**Stored items from a collection:**

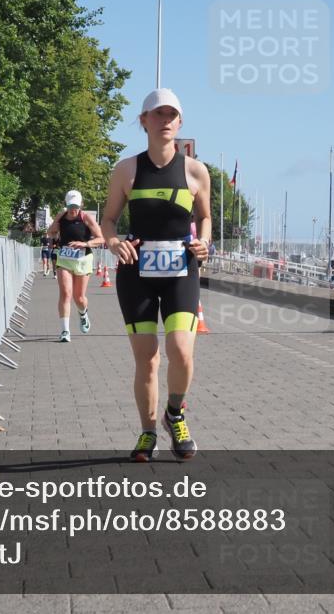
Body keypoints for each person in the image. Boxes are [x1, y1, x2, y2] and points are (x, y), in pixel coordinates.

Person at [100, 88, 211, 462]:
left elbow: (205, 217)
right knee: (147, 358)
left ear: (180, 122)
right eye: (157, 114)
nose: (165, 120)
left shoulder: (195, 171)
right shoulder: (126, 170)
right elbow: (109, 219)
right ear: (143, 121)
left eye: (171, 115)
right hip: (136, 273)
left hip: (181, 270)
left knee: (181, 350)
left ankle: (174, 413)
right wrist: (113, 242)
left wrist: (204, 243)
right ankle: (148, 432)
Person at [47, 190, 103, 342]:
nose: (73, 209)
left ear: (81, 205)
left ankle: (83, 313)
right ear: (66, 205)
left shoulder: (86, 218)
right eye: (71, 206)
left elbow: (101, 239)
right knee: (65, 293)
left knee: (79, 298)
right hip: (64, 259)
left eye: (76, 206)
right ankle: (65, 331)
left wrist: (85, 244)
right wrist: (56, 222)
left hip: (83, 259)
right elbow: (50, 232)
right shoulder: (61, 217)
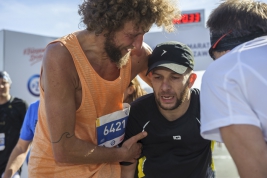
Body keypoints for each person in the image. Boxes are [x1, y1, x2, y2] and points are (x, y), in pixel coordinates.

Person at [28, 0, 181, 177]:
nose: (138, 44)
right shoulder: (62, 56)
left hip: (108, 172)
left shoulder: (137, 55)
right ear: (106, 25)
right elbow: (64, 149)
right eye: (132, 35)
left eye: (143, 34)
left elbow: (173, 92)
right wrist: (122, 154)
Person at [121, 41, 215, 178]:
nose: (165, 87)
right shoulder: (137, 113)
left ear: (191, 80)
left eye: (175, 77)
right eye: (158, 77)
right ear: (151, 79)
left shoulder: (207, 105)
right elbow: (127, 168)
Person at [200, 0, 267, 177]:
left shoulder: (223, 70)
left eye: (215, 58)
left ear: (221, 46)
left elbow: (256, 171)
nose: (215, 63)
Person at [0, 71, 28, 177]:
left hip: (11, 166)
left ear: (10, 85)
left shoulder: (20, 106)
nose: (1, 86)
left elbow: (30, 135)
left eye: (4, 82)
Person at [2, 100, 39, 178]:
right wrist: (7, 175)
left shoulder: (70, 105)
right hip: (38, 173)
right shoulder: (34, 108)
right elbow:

**Problem statement:** Line by line, restate the data above exactly as it stands, minus the pictures.

**Solution to the problem:**
Body keypoints for each person in the image. Boxes are [x1, y1, x2, y2] and points are (x, y), in pixel coordinates.

Person at [100, 88, 211, 462]:
left elbow: (205, 217)
right knee: (147, 358)
left ear: (180, 122)
right eye: (157, 114)
nose: (165, 120)
left shoulder: (195, 171)
right shoulder: (126, 170)
right elbow: (109, 219)
right ear: (143, 121)
left eye: (171, 115)
right hip: (136, 273)
left hip: (181, 270)
left knee: (181, 350)
left ankle: (174, 413)
right wrist: (113, 242)
left wrist: (204, 243)
right ankle: (148, 432)
Person at [47, 190, 103, 342]:
nose: (73, 209)
left ear: (81, 205)
left ankle: (83, 313)
right ear: (66, 205)
left shoulder: (86, 218)
right eye: (71, 206)
left elbow: (101, 239)
right knee: (65, 293)
left knee: (79, 298)
right hip: (64, 259)
left eye: (76, 206)
right ankle: (65, 331)
left wrist: (85, 244)
right wrist: (56, 222)
left hip: (83, 259)
right elbow: (50, 232)
right shoulder: (61, 217)
Body keypoints for each person in the image. Boxes are [x1, y1, x2, y2] and points are (x, y), in pixel coordinates.

Person at [28, 0, 181, 177]:
nose: (138, 44)
right shoulder: (62, 56)
left hip: (108, 172)
left shoulder: (137, 55)
right ear: (106, 25)
right elbow: (64, 149)
right eye: (132, 35)
left eye: (143, 34)
left elbow: (173, 92)
right wrist: (122, 154)
Person at [121, 41, 215, 178]:
nose: (165, 87)
right shoulder: (137, 113)
left ear: (191, 80)
left eye: (175, 77)
right eye: (158, 77)
right ear: (151, 79)
left shoulder: (207, 105)
right elbow: (127, 168)
Person at [200, 0, 267, 177]:
left shoulder: (223, 70)
left eye: (215, 58)
left ear: (221, 46)
left elbow: (256, 171)
nose: (215, 63)
Person at [0, 71, 28, 177]:
left hip: (11, 166)
left ear: (10, 85)
left shoulder: (20, 106)
nose: (1, 86)
left elbow: (30, 135)
left eye: (4, 82)
Person at [2, 100, 39, 178]:
right wrist: (7, 175)
left shoulder: (70, 105)
right hip: (38, 173)
right shoulder: (34, 108)
right elbow:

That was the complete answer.